Source texts of formatted documents:

════════════════════

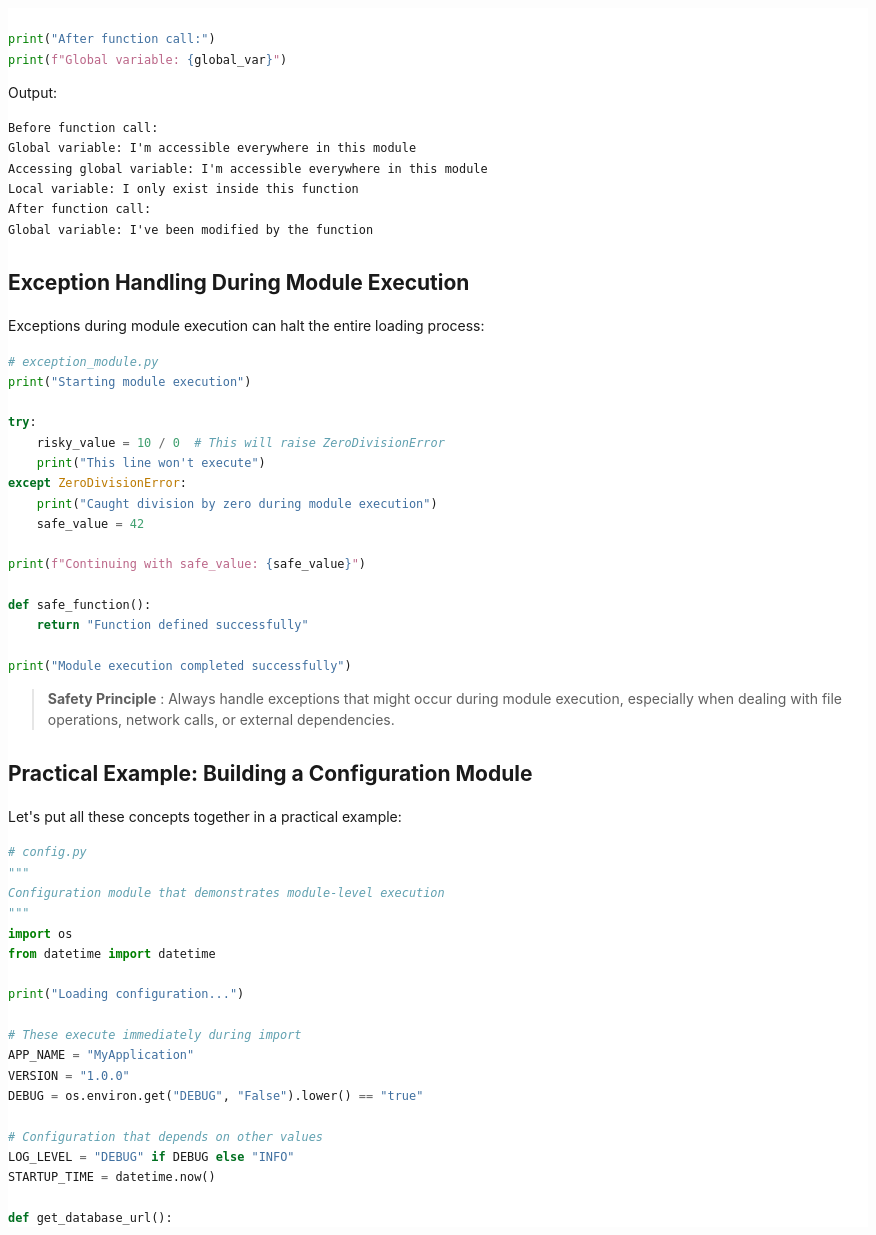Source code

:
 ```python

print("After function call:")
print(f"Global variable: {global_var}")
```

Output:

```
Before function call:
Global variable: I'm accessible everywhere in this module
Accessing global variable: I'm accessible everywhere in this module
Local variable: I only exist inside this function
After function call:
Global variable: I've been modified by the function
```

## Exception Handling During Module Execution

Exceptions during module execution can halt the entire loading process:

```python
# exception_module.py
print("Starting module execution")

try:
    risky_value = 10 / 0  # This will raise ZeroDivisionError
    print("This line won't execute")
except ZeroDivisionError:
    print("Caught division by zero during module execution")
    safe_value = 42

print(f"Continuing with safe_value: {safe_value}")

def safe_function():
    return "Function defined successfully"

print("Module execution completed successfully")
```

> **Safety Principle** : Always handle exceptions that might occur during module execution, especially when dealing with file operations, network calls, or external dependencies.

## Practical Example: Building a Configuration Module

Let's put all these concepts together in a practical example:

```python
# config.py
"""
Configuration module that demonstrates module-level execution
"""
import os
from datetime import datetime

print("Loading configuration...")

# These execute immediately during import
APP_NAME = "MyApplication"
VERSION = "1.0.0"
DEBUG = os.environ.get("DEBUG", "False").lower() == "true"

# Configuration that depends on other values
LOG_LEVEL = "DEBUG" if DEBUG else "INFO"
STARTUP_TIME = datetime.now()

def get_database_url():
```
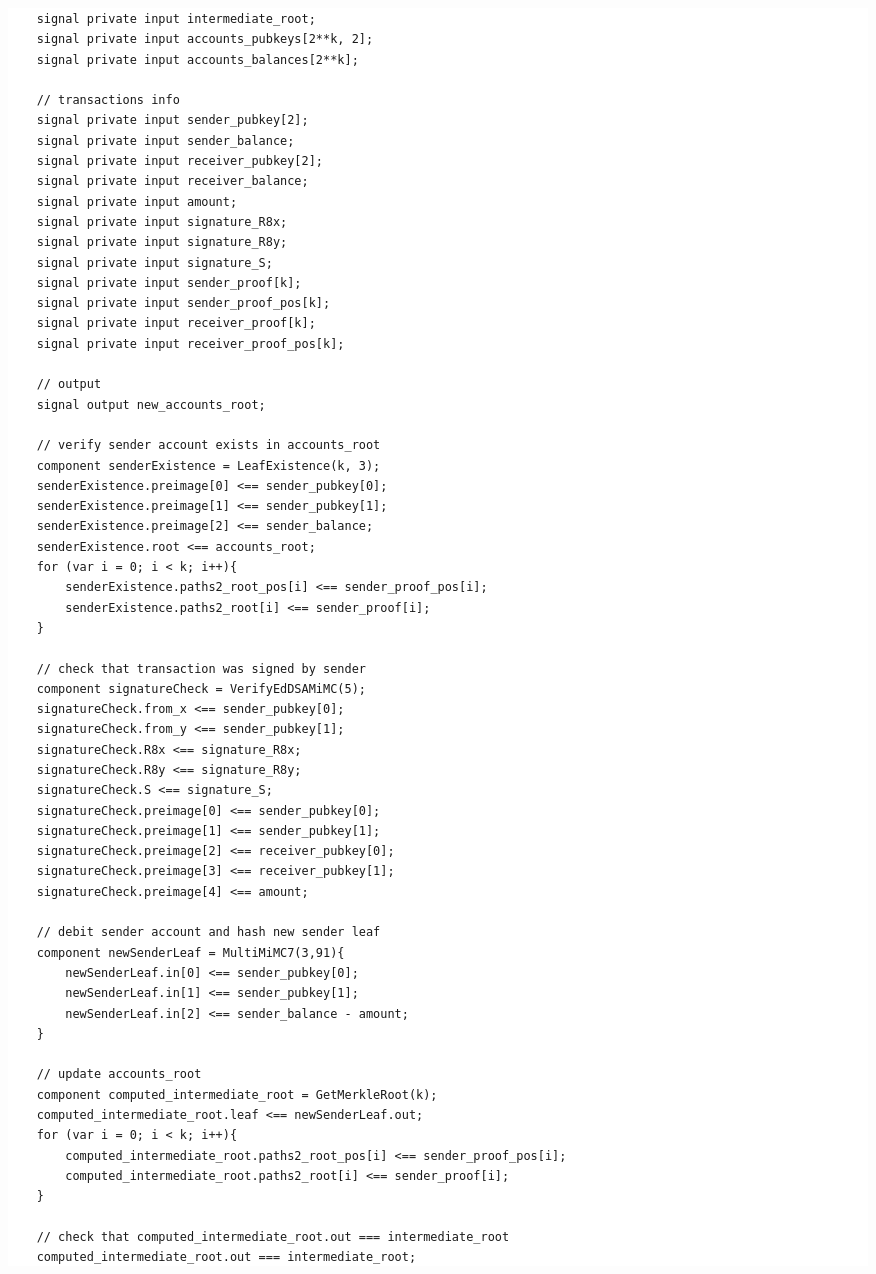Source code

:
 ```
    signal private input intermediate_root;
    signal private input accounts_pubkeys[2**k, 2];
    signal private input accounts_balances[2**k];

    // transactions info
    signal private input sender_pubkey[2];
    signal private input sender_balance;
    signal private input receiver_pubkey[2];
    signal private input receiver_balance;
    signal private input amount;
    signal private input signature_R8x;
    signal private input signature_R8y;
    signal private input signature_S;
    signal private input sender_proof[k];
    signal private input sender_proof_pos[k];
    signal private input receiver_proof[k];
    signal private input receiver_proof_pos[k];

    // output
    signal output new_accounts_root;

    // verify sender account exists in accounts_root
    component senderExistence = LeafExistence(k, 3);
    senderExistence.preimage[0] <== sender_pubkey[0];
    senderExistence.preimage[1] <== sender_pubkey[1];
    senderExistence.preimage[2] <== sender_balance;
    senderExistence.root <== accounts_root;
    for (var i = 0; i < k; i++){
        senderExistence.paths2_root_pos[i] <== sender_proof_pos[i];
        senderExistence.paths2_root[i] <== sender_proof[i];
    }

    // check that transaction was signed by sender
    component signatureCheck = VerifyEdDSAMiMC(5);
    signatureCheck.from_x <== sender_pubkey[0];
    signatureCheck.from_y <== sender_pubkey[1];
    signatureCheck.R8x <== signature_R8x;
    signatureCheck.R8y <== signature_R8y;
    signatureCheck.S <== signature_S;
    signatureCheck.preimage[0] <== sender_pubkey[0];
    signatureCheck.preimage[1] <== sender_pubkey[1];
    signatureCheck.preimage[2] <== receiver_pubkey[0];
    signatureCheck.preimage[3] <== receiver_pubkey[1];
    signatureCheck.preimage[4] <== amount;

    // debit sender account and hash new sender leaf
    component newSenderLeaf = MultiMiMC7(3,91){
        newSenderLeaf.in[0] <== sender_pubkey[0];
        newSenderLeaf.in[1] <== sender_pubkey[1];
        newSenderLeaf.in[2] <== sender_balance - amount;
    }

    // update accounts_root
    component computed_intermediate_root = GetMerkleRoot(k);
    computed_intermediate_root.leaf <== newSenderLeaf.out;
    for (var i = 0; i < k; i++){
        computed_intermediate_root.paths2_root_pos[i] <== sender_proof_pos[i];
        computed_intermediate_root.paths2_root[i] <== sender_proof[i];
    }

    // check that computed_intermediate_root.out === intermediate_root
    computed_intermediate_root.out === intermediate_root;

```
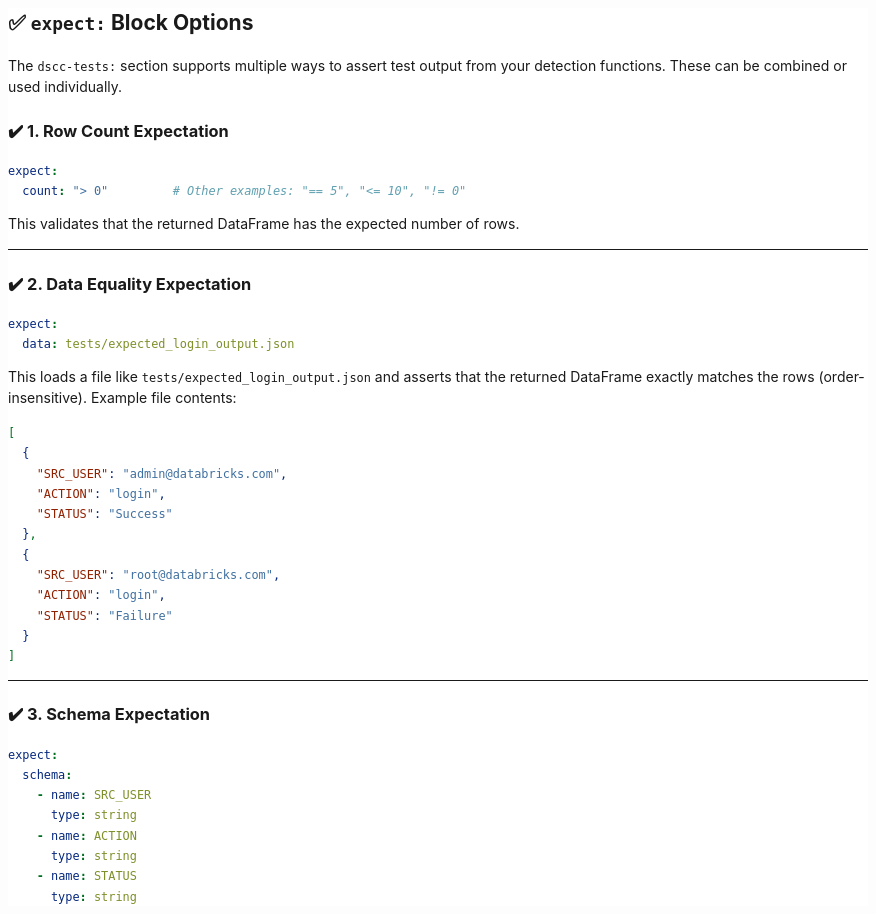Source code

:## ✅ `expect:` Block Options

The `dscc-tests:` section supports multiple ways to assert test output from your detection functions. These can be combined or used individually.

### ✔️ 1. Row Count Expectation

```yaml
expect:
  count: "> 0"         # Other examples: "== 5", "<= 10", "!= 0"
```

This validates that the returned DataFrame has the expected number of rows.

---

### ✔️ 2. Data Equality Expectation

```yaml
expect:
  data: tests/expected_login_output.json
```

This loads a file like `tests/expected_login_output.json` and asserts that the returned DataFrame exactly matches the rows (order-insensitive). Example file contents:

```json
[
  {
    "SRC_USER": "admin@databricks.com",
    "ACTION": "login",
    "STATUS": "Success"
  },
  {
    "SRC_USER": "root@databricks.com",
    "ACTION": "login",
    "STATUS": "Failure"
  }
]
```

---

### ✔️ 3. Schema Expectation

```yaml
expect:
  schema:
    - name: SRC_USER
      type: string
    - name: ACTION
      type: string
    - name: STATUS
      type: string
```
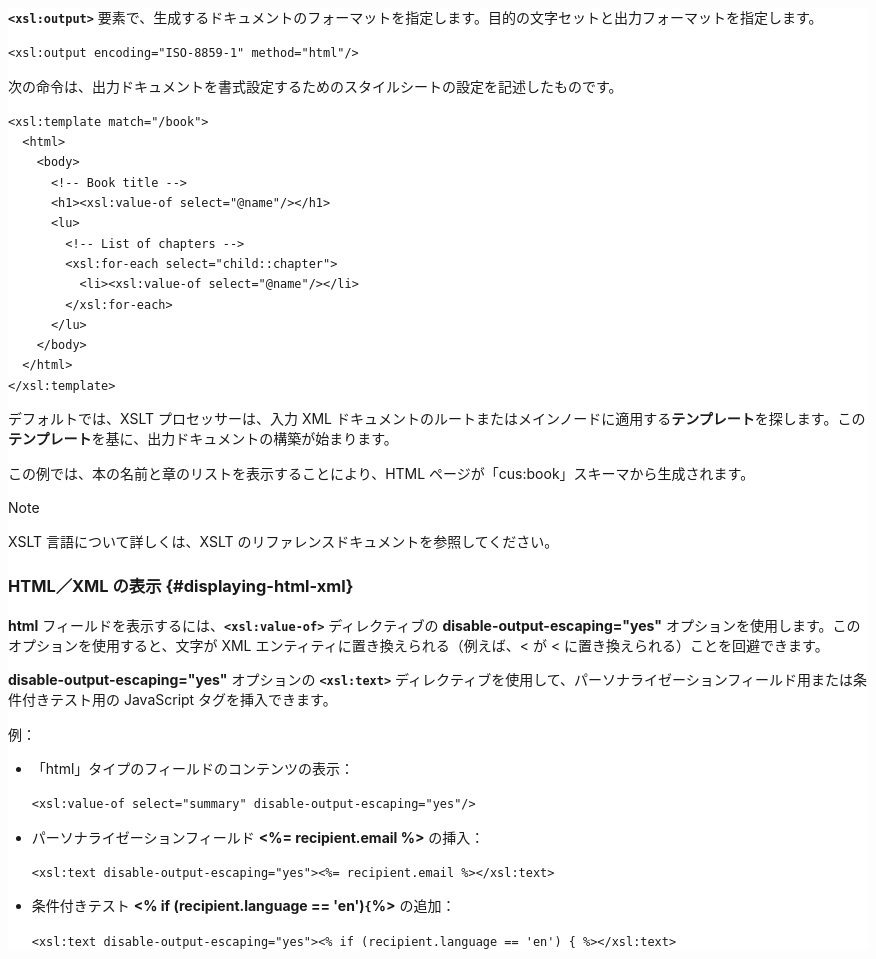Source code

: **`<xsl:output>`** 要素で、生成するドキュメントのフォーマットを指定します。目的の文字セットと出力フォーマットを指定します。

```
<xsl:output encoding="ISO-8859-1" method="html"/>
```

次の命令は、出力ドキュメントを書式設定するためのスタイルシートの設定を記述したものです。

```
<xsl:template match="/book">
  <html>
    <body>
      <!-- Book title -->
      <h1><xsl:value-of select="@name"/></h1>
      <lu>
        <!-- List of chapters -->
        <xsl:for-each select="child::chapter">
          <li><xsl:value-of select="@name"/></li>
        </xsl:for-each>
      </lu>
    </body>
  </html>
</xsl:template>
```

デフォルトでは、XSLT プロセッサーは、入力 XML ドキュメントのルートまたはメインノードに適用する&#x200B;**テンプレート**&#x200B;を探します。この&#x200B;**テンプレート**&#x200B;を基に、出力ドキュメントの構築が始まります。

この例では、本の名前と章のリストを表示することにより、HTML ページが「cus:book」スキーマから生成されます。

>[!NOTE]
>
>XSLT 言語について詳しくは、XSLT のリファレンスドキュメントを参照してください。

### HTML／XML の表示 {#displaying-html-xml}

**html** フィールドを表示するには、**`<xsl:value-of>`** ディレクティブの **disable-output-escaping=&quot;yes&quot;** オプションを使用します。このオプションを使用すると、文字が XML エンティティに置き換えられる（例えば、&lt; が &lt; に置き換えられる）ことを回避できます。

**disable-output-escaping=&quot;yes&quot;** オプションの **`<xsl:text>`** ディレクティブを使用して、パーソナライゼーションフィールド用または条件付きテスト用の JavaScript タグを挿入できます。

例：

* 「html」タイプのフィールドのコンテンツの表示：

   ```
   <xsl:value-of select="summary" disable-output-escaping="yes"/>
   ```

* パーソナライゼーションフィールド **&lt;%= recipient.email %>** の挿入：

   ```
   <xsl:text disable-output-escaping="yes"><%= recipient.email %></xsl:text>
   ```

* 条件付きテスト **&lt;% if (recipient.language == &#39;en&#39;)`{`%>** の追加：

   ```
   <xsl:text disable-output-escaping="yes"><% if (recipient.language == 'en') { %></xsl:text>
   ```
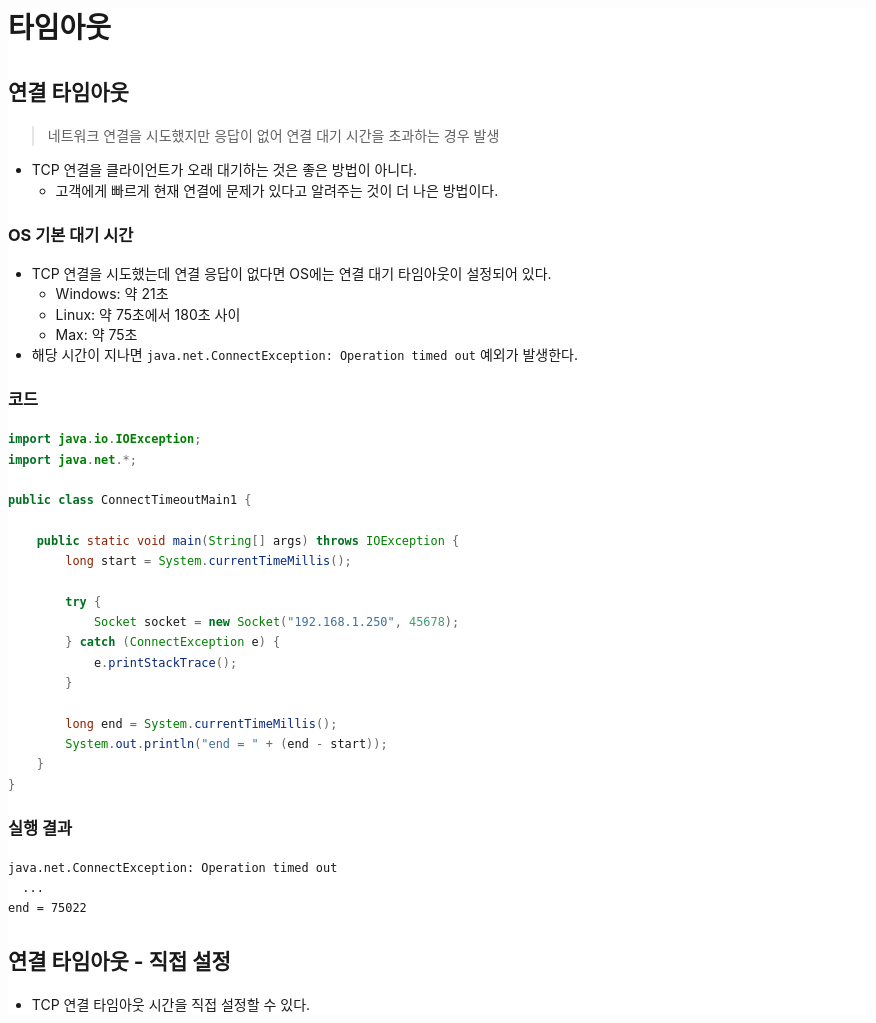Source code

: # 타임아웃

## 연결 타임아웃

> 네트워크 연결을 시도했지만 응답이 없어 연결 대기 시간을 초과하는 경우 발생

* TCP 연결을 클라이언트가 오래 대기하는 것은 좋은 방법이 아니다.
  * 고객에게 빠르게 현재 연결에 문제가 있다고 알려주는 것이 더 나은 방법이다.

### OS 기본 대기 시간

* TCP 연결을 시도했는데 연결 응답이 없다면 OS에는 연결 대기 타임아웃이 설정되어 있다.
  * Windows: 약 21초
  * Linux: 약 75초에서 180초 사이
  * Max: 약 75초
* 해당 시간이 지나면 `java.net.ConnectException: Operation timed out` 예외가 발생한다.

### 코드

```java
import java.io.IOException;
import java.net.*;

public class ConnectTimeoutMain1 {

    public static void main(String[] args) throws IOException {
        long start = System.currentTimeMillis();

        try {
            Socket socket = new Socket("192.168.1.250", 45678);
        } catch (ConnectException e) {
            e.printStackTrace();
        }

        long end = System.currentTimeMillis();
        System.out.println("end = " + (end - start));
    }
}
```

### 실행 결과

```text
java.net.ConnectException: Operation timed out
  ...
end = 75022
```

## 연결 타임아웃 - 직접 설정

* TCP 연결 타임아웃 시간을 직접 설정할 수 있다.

════════════════════

**Problem requirements**
The answer must be every line of the data that holds the word "XSLT".

**Result**
デフォルトでは、XSLT プロセッサーは、入力 XML ドキュメントのルートまたはメインノードに適用する&#x200B;**テンプレート**&#x200B;を探します。この&#x200B;**テンプレート**&#x200B;を基に、出力ドキュメントの構築が始まります。
>XSLT 言語について詳しくは、XSLT のリファレンスドキュメントを参照してください。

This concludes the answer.